I had an abortion a little over one year ago this month and right before my 22nd birthday. When I found out I was pregnant, I had recently moved home from college and was living at home with my parents and siblings until I decided where I wanted to live. I come from a family of five children, and my parents are devout Catholics. My parents would have disowned me if they ever found out. I was lucky that my boyfriend of four years was supportive.
At the time, I wasn’t sure what to do. The night that I took the pregnancy test I was trying to put my mind at ease. I didn’t think it was at all possible that I could be pregnant. I was on birth control (the patch), and we had been so careful. We hadn’t even had sex until about a year and a half before. We were both virgins the first time we had sex. It was late at night, and my boyfriend had also just moved back in with his parents after college, so I knew I couldn’t call him. In situations like this, normally I would call my best friend, because we had spent our entire lives at each others’ houses. Unfortunately, my best friend was in Iraq with the National Guard. That night seemed to last forever.
The next day was Saturday, and my boyfriend was working. I should probably mention that my boyfriend was working full-time in my father’s office. I called him around 11 and told him that I was on my way out to his office, about a 15 minute drive, so that we could go get lunch together. He asked why, and I told him we could talk when I got there. He flat out asked me if I was pregnant, and neither of us really prepared for my answer. He wasn’t being serious, but my silence was enough to tell him all he needed to know. I told him I was already on my way, and I would see him in just a few minutes.

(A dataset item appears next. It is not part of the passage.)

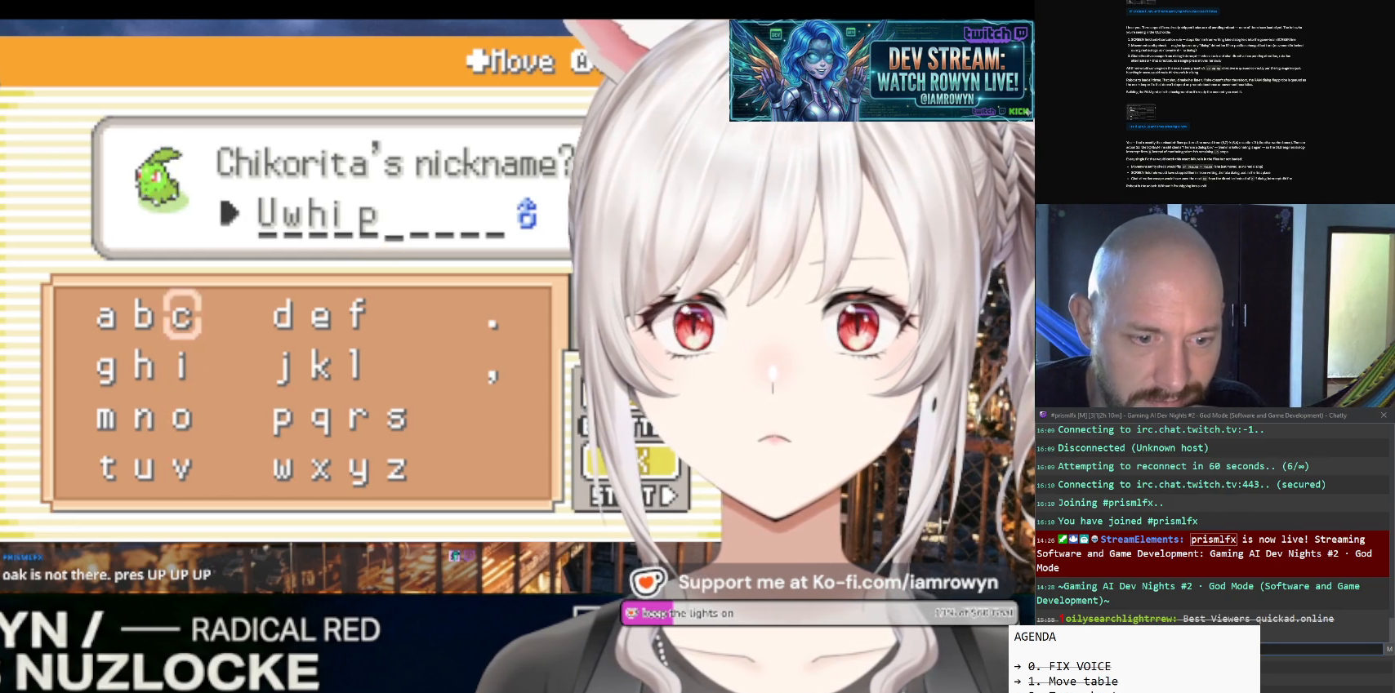
{"buttons": ["A"], "events": [[333, "A", "down"], [333, "DPAD_RIGHT", "up"]]}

By the time I got to his office, I was sobbing hysterically. I composed myself before I got to the guard shack, since everyone knew my father and I didn’t want to have to field a bunch of questions. When I made it to his office door, I went in and shut it behind me. He was still in shock when I arrived. I began crying again, and he let me sit in his chair and he held me. He sat on the floor in front of me, and we both sobbed; it is the only time I have seen him cry, and he prides himself on being strong for the people in his life. We talked for a while, and finally left to go to lunch so we could talk some more. We sat in the back corner of the restaurant and talked about our options, even though both of us knew that the only real option was abortion.

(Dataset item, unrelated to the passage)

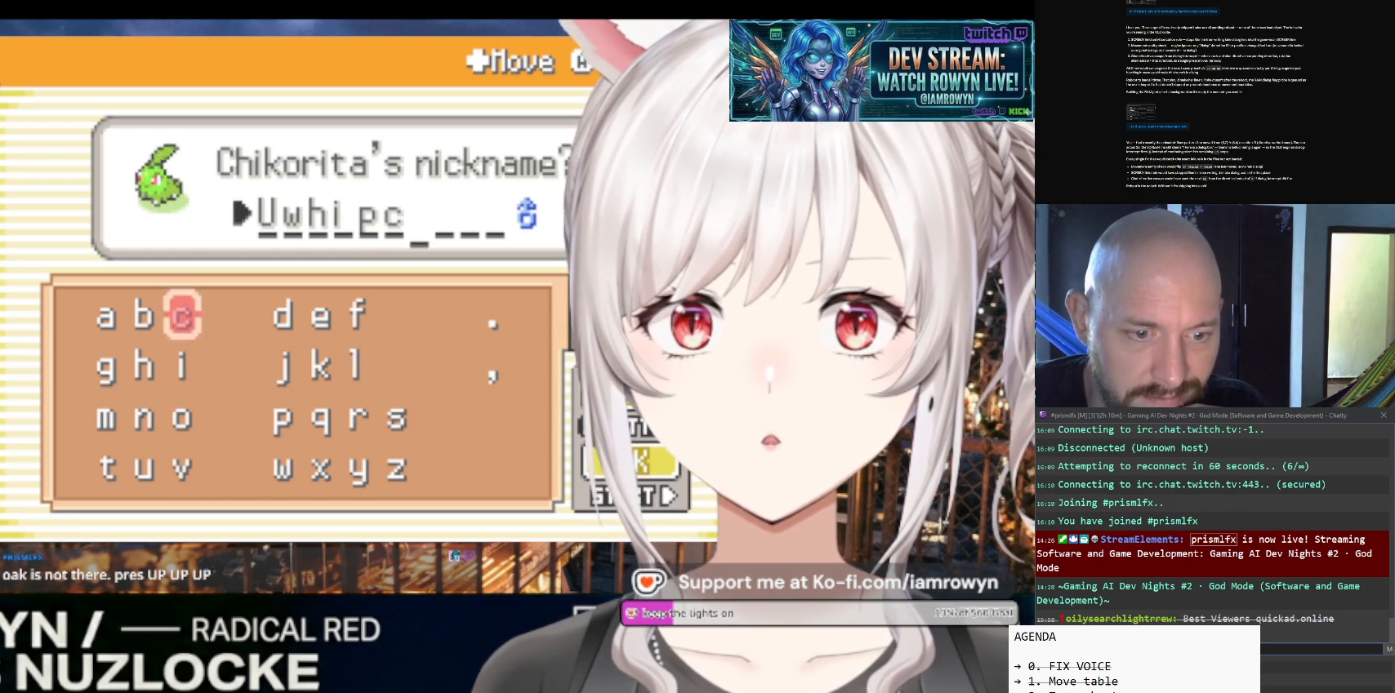
{"buttons": ["DPAD_LEFT"], "events": [[33, "A", "up"], [33, "DPAD_DOWN", "down"], [233, "A", "down"], [233, "DPAD_DOWN", "up"], [467, "A", "up"], [467, "DPAD_LEFT", "down"]]}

I went home that night and kept my door shut, telling my parents that I had a lot of homework and needed to be left alone. I started researching clinics on the internet and waited for my boyfriend to call me so that we could talk some more. We decided on a clinic, but had to wait until the next week to call. The woman who answered the phone was kind and understanding, and seemed to know that I needed reassurance. I made an appointment for ten days later, and tried to act normal until then. A few days later I was at my boyfriend’s house talking with him about the information I had found on the internet. We decided to watch a movie, and forget everything that was happening, and for the next two hours it was like everything was okay. By the end of the movie we were laughing and joking like normal. We started wrestling around, and he blurted out, “Will you marry me?” I realized at that moment that I had made the right decision about telling him. I knew he was going to be there to support me.
At my first appointment, we were buzzed into the clinic after being asked for my name and appointment time. As we talked to the nurse at the front desk, I felt like my insides were going to collapse. We filled out about a hundred forms, and then they took me back to do an ultrasound and some blood work. I was taken back to the waiting room to sit with my boyfriend, and then called back again. They took me to a room with two other women, one much older than I and another a little younger, who already had two children. The nurse who ran the clinic came in and told us that we had to sign consent forms and watch a video about the procedure. She turned on the TV and after the video she sat and talked to us. She was a tall black woman with a dynamic personality, and I felt at ease for the first time in a week. She explained what would happen, and asked us to sign the forms she went through. I was finally able to go back to the waiting room, after about three hours, and my boyfriend and I went home.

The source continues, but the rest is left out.